Until the movie’s close, the dual timelines collide only in spirit. Young Otis and rehabbing Otis scream into the void simultaneously, smoke cigarettes like they’re security blankets, and amble about with the sort of proverbial loneliness that haunts the rich and famous. “Honey Boy” declines to absolve Otis’ father, but it nonetheless ends with a feat of generosity. In crafting the film, LaBeouf seems to know that he can’t move on ― with his life or his renown ― without addressing all that’s plagued him.

LaBeouf, by the way, is phenomenal. That shouldn’t come as a surprise to anyone who’s paid attention to his grown-up career. The abrasive troublemaker is at his best when playing, well, abrasive troublemakers, as in “Nymphomaniac,” “Borg vs. McEnroe” and the wonderful “American Honey.” LaBeouf’s id guides his performances, and when the camera lingers on his face, he feels one step away from exploding or melting down or maybe both. In keeping, this is less the start of a new chapter for LaBeouf and more a continuation of the work he’s been doing for the better part of a decade.
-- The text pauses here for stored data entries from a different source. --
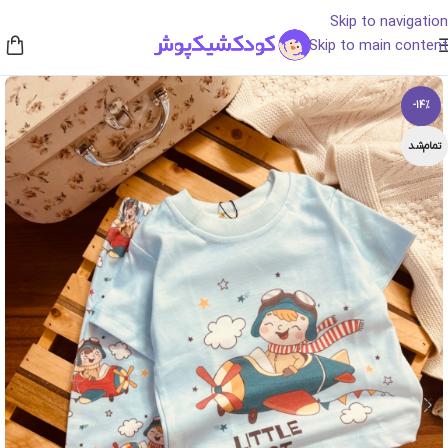
Skip to navigation
Skip to main content
-14%
تمام‌شد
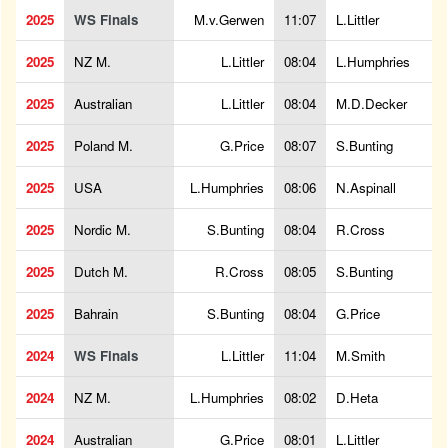
2025
WS Finals
M.v.Gerwen
11:07
L.Littler
2025
NZ M.
L.Littler
08:04
L.Humphries
2025
Australian
L.Littler
08:04
M.D.Decker
2025
Poland M.
G.Price
08:07
S.Bunting
2025
USA
L.Humphries
08:06
N.Aspinall
2025
Nordic M.
S.Bunting
08:04
R.Cross
2025
Dutch M.
R.Cross
08:05
S.Bunting
2025
Bahrain
S.Bunting
08:04
G.Price
2024
WS Finals
L.Littler
11:04
M.Smith
2024
NZ M.
L.Humphries
08:02
D.Heta
2024
Australian
G.Price
08:01
L.Littler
Regardless of how “Honey Boy” lands with viewers, it is a guaranteed conversation piece that deserves a place in the postmodern celebrity canon. Movies that comment on actors’ reputations are nothing new ― see: Cary Grant in “His Girl Friday,” Julia Roberts in “Ocean’s 12,” Michael Keaton in “Birdman” ― but rarely do we see someone turn their complicated saga into such curious poetry. If the world has spent 20 years wondering who exactly Shia LaBeouf is, now we know.